Job types: Healthcare workers had the greatest engagement decline (nine points) from early 2021 to early 2022. Managers saw a seven-point decline from early to late 2021 — but have since rebounded by three points in early 2022.
Remote jobs: Employees who work exclusively remote or hybrid tend to have higher levels of engagement (37% engaged in both groups) than those who work exclusively on-site (29% engaged). This difference is approximately the same for those in remote-capable jobs and all jobs, including those that are not remote capable. Since before the COVID-19 pandemic, the decline in the percentage of engaged employees was evident across all three groups — exclusively remote, hybrid and exclusively on-site — but highest for employees who are exclusively remote. The decline was especially evident on engagement elements relating to clarity of expectations, materials and equipment, recognition, development, and connection to the organization's mission or purpose.
Wellbeing: Gallup recently reported a sharp drop in the percentage of employees who strongly agree that their employer cares about their overall wellbeing. Employee engagement is foundational to improving the wellbeing and resilience of a workforce because it contains elements of communication, caring, development, involvement and collaboration. These elements set the stage for developing trust — which opens the door for addressing overall wellbeing.
Since before the COVID-19 pandemic, the decline in the percentage of engaged employees was evident across all three groups — exclusively remote, hybrid and exclusively on-site — but highest for employees who are exclusively remote.
The good news is this: While only 32% of U.S. employees overall are engaged, there are organizations that have more than doubled this percentage. Gallup's Exceptional Workplace Award winners averaged 70% employee engagement even during a highly disruptive 2021. Here's what they do differently:
The pandemic-driven "great forced working experiment" of the past two years provided organizations and employees with an opportunity to learn from what worked well and what didn't.
With the spread of COVID-19 stabilizing in the U.S., organizational leaders may have an opportunity to put new plans in motion for the foreseeable future. How they display their organizational values through these decisions and practices — especially through their managers — will differentiate them from other organizations. Getting the basics of employee engagement right is a critical first step in building a resilient culture and an employment brand that attracts stars.
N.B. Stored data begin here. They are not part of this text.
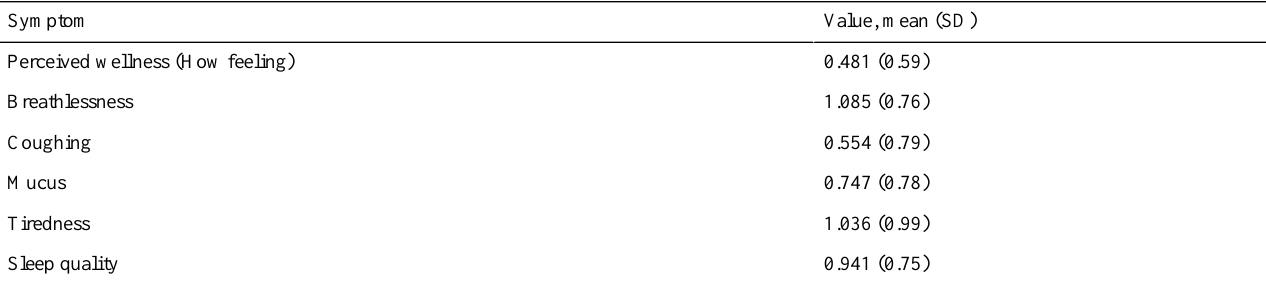
Table 2. Average rating for each symptom for all participants (N=37) over a 4-month period.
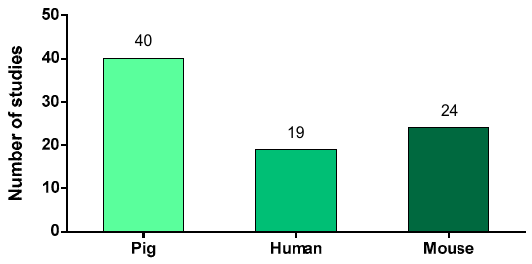
Figure 1. Distribution per target species of published studies addressing S. suis interactions with neutrophils or their role during S. suis infections. If more than one animal model was used in a study, it appears separately in the graphics. Source: PubMed ® (from October 1987 to August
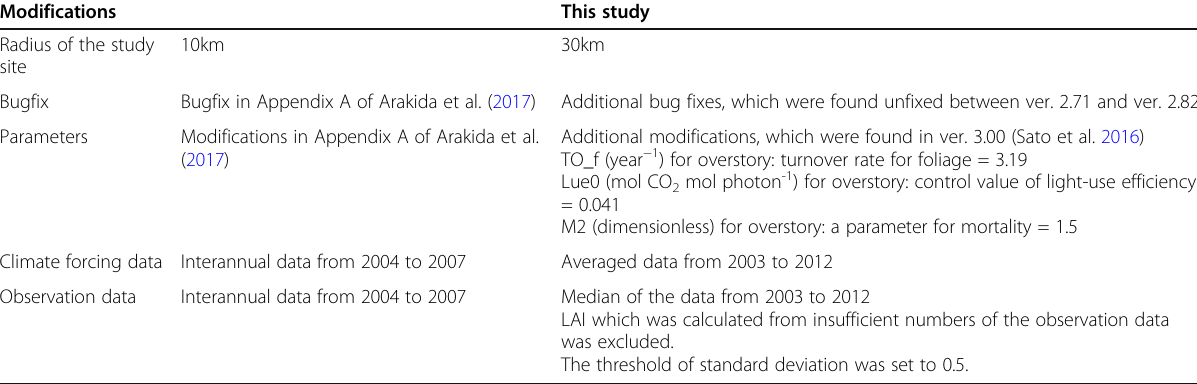
Table 1 Modifications to the data assimilation (DA) system of Arakida et al.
Jim Harter, Ph.D., is Chief Scientist for Gallup's workplace management practice. He recently coauthored Wellbeing at Work, a book that explores how to build resilient and thriving teams in organizations. He is also coauthor of the No. 1 Wall Street Journal bestseller It's the Manager and New York Times bestsellers 12: The Elements of Great Managing and Wellbeing: The Five Essential Elements.
Sangeeta Agrawal contributed analysis to this article.
Results for this Gallup poll are based on self-administered web surveys conducted during February 2022, with a random sample of 14,705 adults working full time and part time for organizations in the United States, aged 18 and older, who are members of the Gallup Panel. Gallup uses probability-based, random sampling methods to recruit its Panel members.

Gallup weighted the obtained samples to correct for nonresponse. Nonresponse adjustments were made by adjusting the sample to match the national demographics of gender, age, race, Hispanic ethnicity, education and region. Demographic weighting targets were based on the most recent Current Population Survey figures for the aged 18 and older U.S. population.

For results based on the overall sample of U.S. adults, the margin of sampling error is ±1.6 percentage points at the 95% confidence level.